‘Stunning stuff’: Sustainable super outperforms traditional funds in hot sharemarket


Superannuation funds have made dramatic gains over the past three years, with top performing sustainable funds topping traditional ones.

New figures from Rainmaker show the top default super funds – those where most Australians have their retirement savings invested by their bosses – returned more than 12 per cent a year in the past three years.

That’s despite the massive stockmarket crash at the onset of the pandemic in March 2020. Top-performing fund Aware Super returned 12.9 per cent while the GuildSuper Personal fund returned 12.3 per cent.

Retail fund Virgin Money Lifecycle returned 12 per cent, demonstrating that the lifecycle sector, which automatically moves members to less aggressive investment positions as they age, is now performing as well as traditional balanced funds, which leave their holdings in one place.

Figures from Chant West due in the coming days are expected to show  the median balanced fund returned just under 12 per cent during 2021.

‘Stunning stuff’: Sharemarket drives gains

Strong sharemarket growth drove gains for all fund types in 2021.

“The Australian stockmarket over 2021 rose 17.2 per cent,” Rainmaker director Alex Dunnin said.

“The international market was a bit higher, so all this is pretty stunning stuff.”

That lines up with data released by Oxfam this week which found that Australia’s 47 billionaires had doubled their wealth over the pandemic to $255 billion – last year was a very good one for those with assets.

“If you had $100,000 in super and a house worth $700,000 then you would have made $170,000 [on higher asset values],” Mr Dunnin said.

Sustainable funds outperform

What’s even more stunning than the returns on default super though has been the performance of funds with sustainable investments.

The top sustainable asset allocation, UniSuper’s global environmental fund, returned 25.4 per cent for the year ended in November 2021.
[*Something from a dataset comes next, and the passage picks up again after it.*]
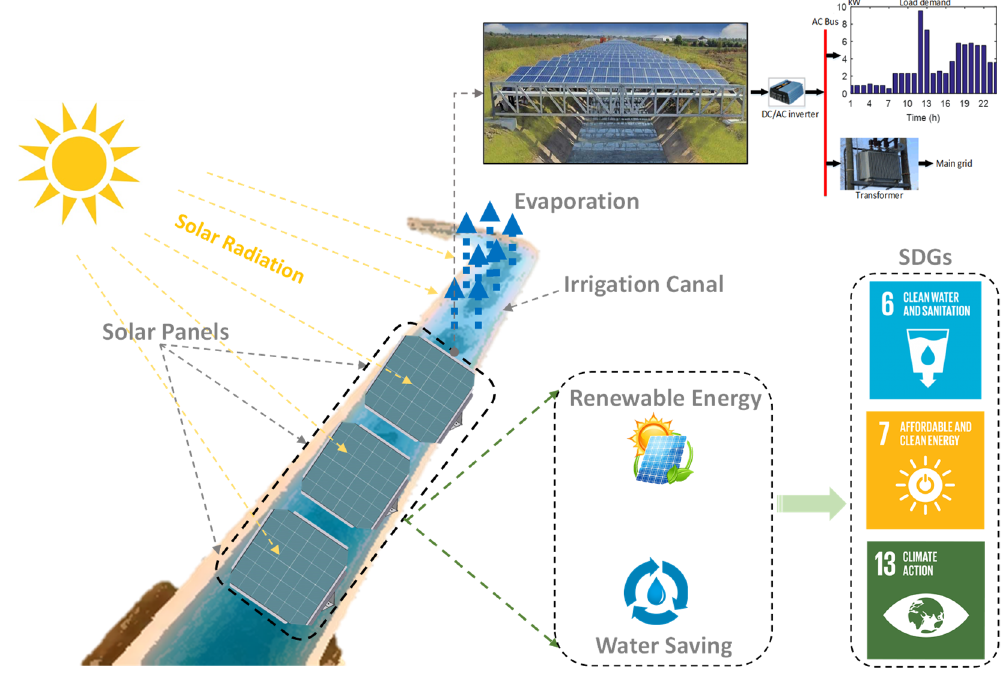
Figure 2. Structure of canal-top PV accommodation and its contribution to fulfilling SDGs..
Australian Ethical’s international shares fund wasn’t far behind it, while Perpetual’s Sustainable and Responsible fund returned 22.9 per cent.
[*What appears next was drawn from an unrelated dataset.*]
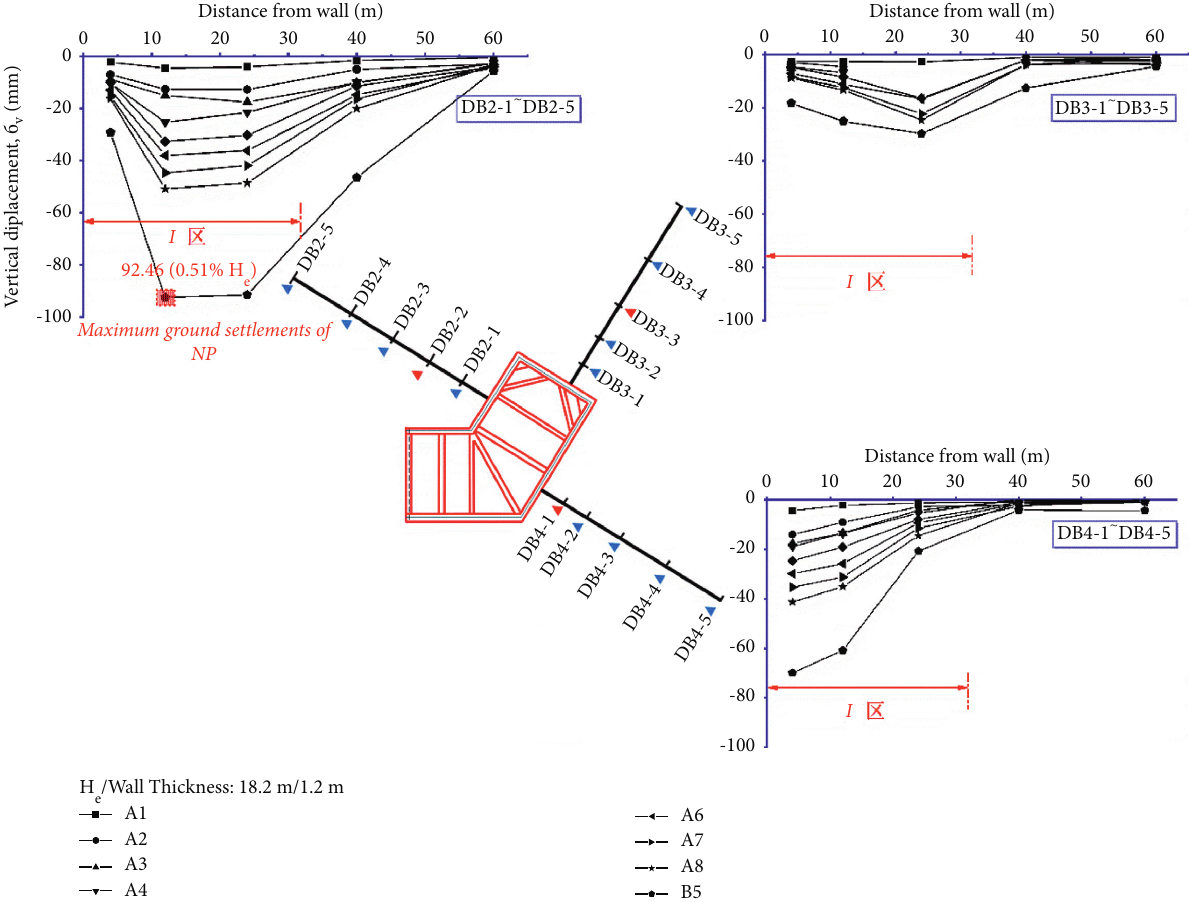
Figure 11: Ground surface settlements of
The performance of sustainable funds over the past three years is even more impressive.

UniSuper’s global sustainable option shot the lights out with a 27.9 per cent return, while two other funds reached at least 12.8 per cent.

That performance was also a result of sharemarket movements, with Mr Dunnin saying “there’s been a tilt towards ESG [environment, sustainability and governance] in the equity space”.

In other words, more funds have pledged to tilt towards sustainability, helping to push up the value of stocks already in that space.

Cassandra Williams, ratings leader at the Responsible Investment Association of Australasia, said there has been a “dramatic” capital shift towards sustainable investments, fuelled by rising member demand.

Though there’s been some easing of that phenomena recently.

“There has been an increased demand for fossil fuel stocks, with the coal price increasing,” Mr Dunnin said.

Sky-high returns won’t last

Investment adviser Rob Goudie, principal of Consortium Private Wealth, said those 25 per cent-plus returns won’t last.

“We see average returns of 10 or 11 per cent in most markets around the world,” he said.

“Those figures include some big falls that even out large rises like we’ve seen recently.”

Over the longer term, sustainable investment returns were closer to overall averages of 10 or 11 per cent, Mr Goudie said.

“AustralianSuper made 10 per cent, Care Super was 9.1 per cent and Mercer at No.3 averaged 8.8 per cent,” he said.

There will still be strong drivers for sustainable investments though.

“Companies like Coles and Woolworths have committed themselves to dramatically reduce emissions by 2025 and others aim at 2030,” Mr Goudie said.

“That’s going to take a huge investment by companies to achieve those targets so industries that support those goals will have a huge investment tailwind driving them.”